## [OPDRACHT]
Neem uit de brief over dierenwelzijn alles van "Vandaag heb ik" tot en met "richtlijn te voldoen." over en vervang daarin "vleeskuikens" door "slachtkuikens".

## [GEKOZEN FRAGMENT]

# # # # # # #

28 286
Dierenwelzijn

nr. 318
BRIEF VAN DE MINISTER VAN LANDBOUW, NATUUR EN VOEDSELKWALITEIT

Aan de Voorzitter van de Tweede Kamer der Staten-Generaal

Den Haag, 6 oktober 2009

Vandaag heb ik met het Productschap Pluimvee en Eieren (PPE), de Nederlandse Organisatie van Pluimveehouders (NOP), de Vereniging van de Nederlandse Pluimveeverwerkende industrie (Nepluvi) en de Nederlandse Vakbond van Pluimveehouders (NVP) afspraken gemaakt over de welzijnsmaatregelen voor vleeskuikens. Met dit akkoord geef ik nadere uitvoering aan richtlijn nr. 2007/43/EG van de Raad van de Europese Unie van 28 juni 2007 tot vaststelling van minimumvoorschriften voor de bescherming van vleeskuikens (PbEU L 182) (hierna: de richtlijn). De lidstaten dienen uiterlijk op 30 juni 2010 aan deze richtlijn te voldoen.

# # # # # # #

## [GEGEVENSFRAGMENTEN]
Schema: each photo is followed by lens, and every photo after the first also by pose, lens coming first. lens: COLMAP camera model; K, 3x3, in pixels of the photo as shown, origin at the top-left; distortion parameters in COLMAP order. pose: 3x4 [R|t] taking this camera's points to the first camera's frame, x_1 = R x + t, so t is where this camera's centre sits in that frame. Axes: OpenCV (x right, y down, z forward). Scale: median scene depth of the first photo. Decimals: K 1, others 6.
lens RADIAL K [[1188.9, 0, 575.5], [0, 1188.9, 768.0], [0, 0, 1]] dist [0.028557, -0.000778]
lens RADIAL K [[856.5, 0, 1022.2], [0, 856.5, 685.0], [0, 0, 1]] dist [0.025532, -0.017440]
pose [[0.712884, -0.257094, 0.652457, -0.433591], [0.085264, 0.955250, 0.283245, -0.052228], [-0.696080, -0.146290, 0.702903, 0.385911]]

# # # # # # #

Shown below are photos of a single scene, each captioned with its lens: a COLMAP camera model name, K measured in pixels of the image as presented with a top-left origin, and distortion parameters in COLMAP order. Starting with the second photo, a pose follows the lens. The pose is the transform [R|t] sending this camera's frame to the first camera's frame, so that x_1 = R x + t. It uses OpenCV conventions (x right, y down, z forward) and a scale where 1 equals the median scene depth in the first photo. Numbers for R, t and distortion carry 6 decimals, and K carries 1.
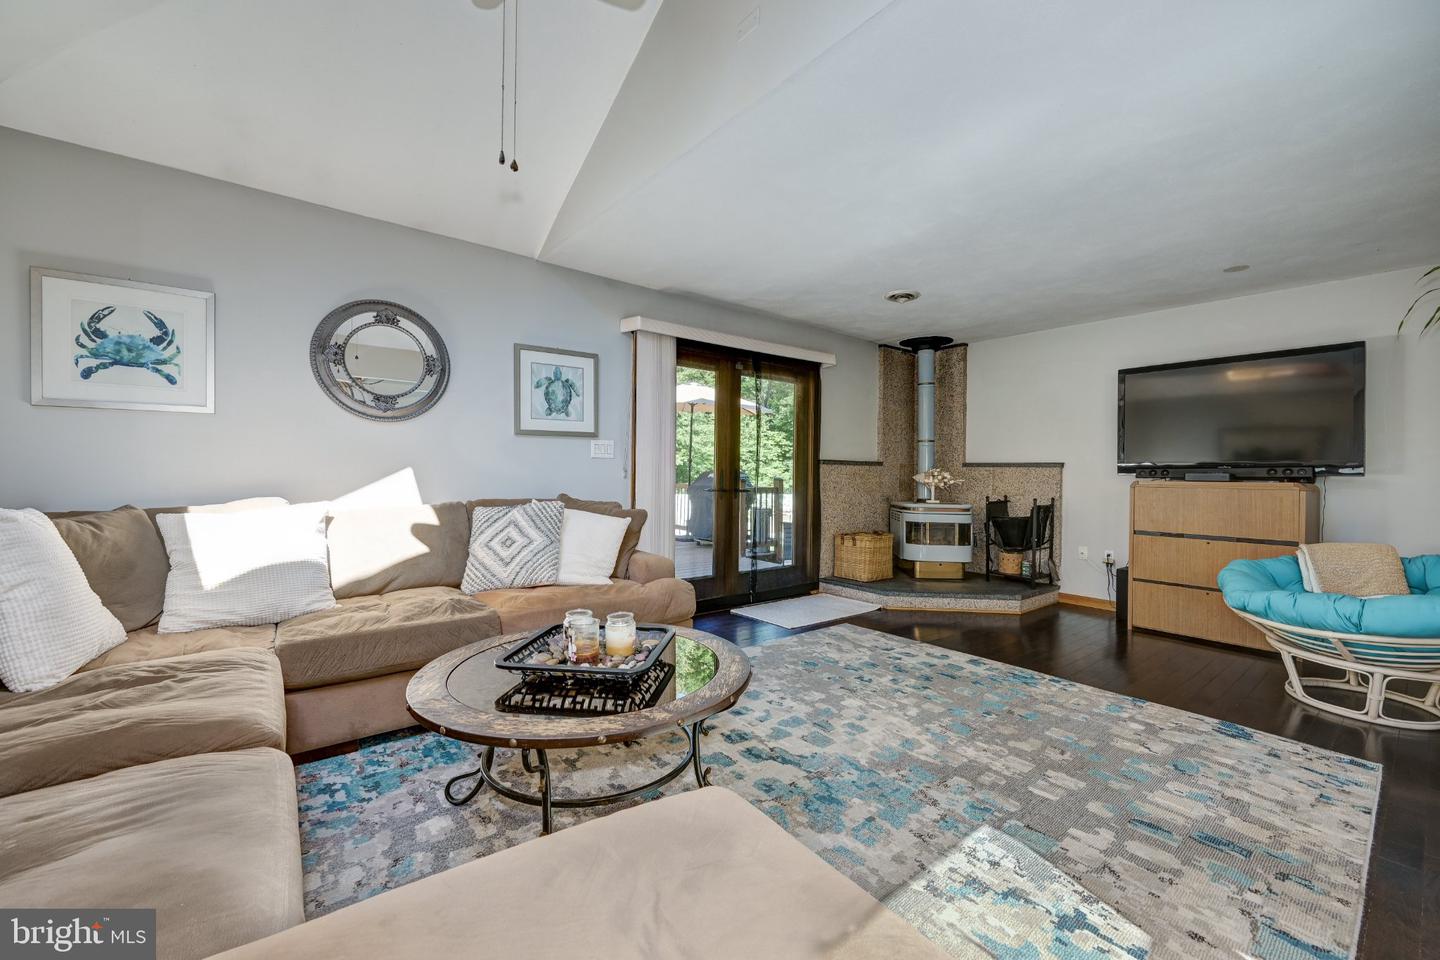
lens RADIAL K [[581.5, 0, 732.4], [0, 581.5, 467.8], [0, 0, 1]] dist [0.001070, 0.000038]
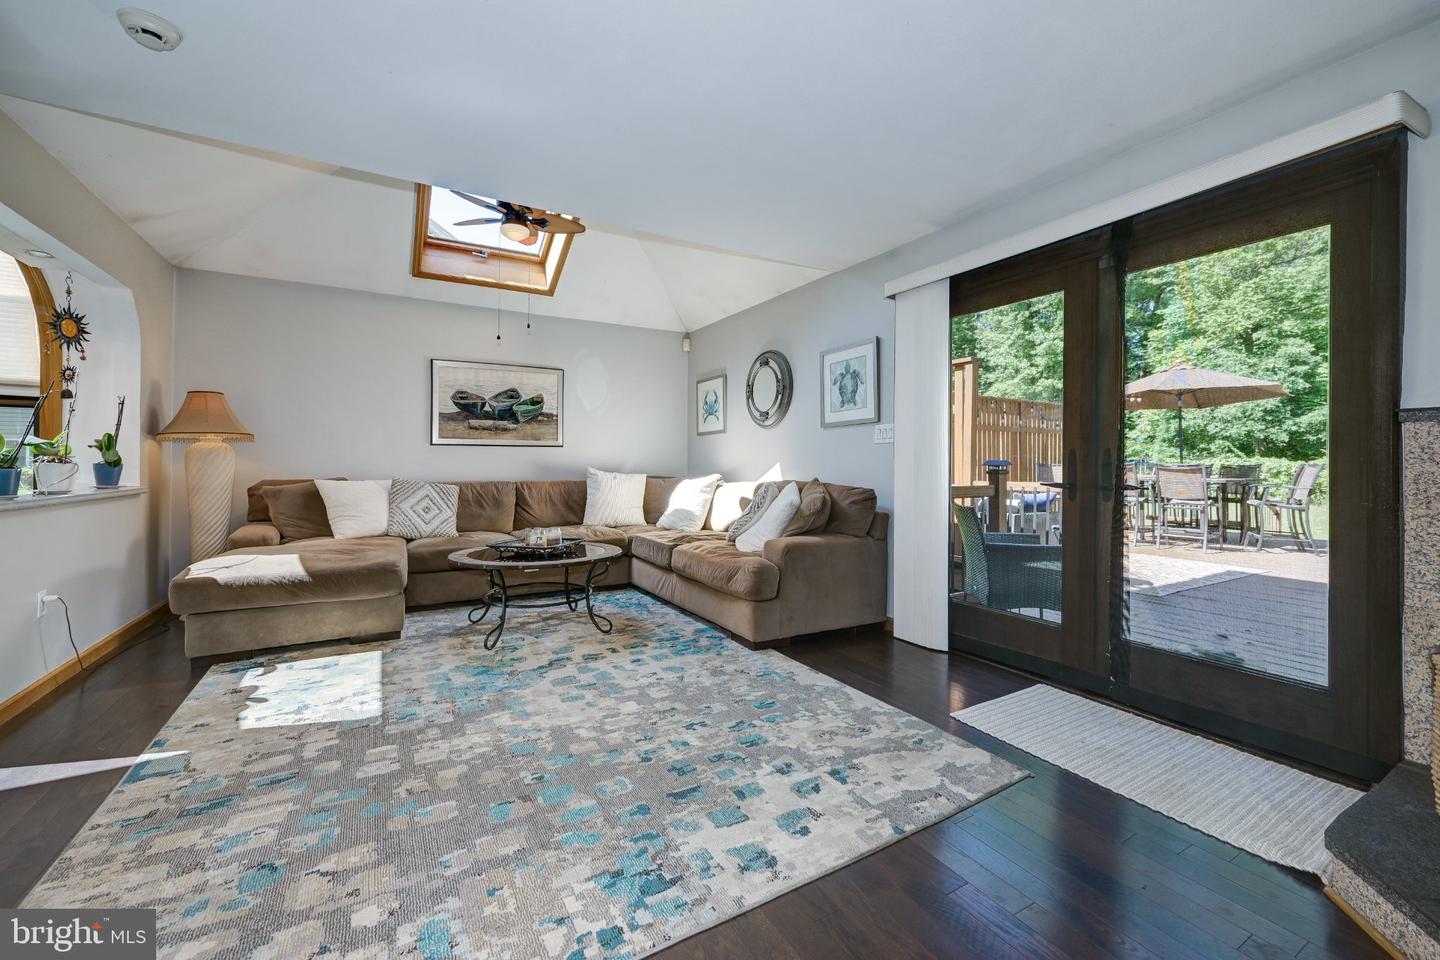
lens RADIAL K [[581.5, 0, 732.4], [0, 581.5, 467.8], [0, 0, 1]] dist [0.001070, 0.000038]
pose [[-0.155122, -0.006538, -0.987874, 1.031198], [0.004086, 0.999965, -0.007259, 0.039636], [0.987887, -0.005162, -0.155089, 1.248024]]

# # # # # # #

## [UITWERKING]
Vandaag heb ik met het Productschap Pluimvee en Eieren (PPE), de Nederlandse Organisatie van Pluimveehouders (NOP), de Vereniging van de Nederlandse Pluimveeverwerkende industrie (Nepluvi) en de Nederlandse Vakbond van Pluimveehouders (NVP) afspraken gemaakt over de welzijnsmaatregelen voor slachtkuikens. Met dit akkoord geef ik nadere uitvoering aan richtlijn nr. 2007/43/EG van de Raad van de Europese Unie van 28 juni 2007 tot vaststelling van minimumvoorschriften voor de bescherming van slachtkuikens (PbEU L 182) (hierna: de richtlijn). De lidstaten dienen uiterlijk op 30 juni 2010 aan deze richtlijn te voldoen.